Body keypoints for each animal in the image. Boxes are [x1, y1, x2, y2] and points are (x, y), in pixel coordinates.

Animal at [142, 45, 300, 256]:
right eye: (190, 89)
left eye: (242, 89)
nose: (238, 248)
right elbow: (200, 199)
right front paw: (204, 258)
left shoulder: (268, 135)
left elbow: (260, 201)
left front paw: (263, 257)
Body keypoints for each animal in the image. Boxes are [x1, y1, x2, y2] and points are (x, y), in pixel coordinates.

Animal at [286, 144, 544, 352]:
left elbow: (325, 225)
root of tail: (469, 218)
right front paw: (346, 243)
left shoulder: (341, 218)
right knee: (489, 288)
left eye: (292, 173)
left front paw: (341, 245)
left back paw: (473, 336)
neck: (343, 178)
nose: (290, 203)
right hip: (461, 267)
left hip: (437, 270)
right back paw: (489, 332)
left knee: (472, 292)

...

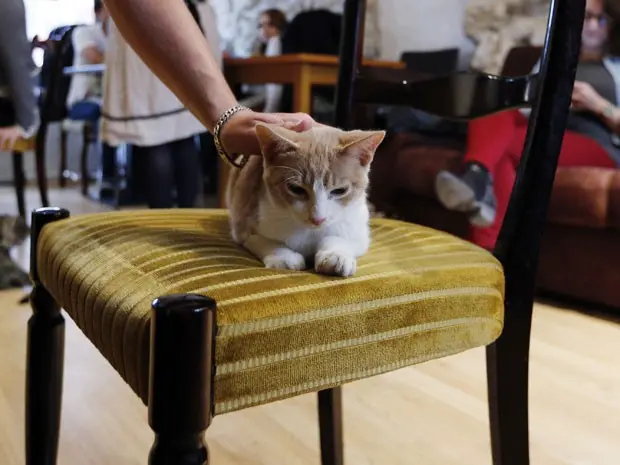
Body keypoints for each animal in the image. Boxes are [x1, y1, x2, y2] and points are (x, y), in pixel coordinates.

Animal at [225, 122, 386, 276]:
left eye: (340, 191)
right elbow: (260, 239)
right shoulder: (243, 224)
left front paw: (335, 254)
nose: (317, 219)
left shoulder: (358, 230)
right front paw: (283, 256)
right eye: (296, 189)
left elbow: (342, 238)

Work order:
When you reach the line with "left elbow: (325, 225)" in the records above, start writing out lines exactly, and stop once the line with "left knee: (472, 292)" has been written; include nothing else.

Your response:
left elbow: (325, 225)
root of tail: (469, 218)
right front paw: (346, 243)
left shoulder: (341, 218)
right knee: (489, 288)
left eye: (292, 173)
left front paw: (341, 245)
left back paw: (473, 336)
neck: (343, 178)
nose: (290, 203)
right hip: (461, 267)
left hip: (437, 270)
right back paw: (489, 332)
left knee: (472, 292)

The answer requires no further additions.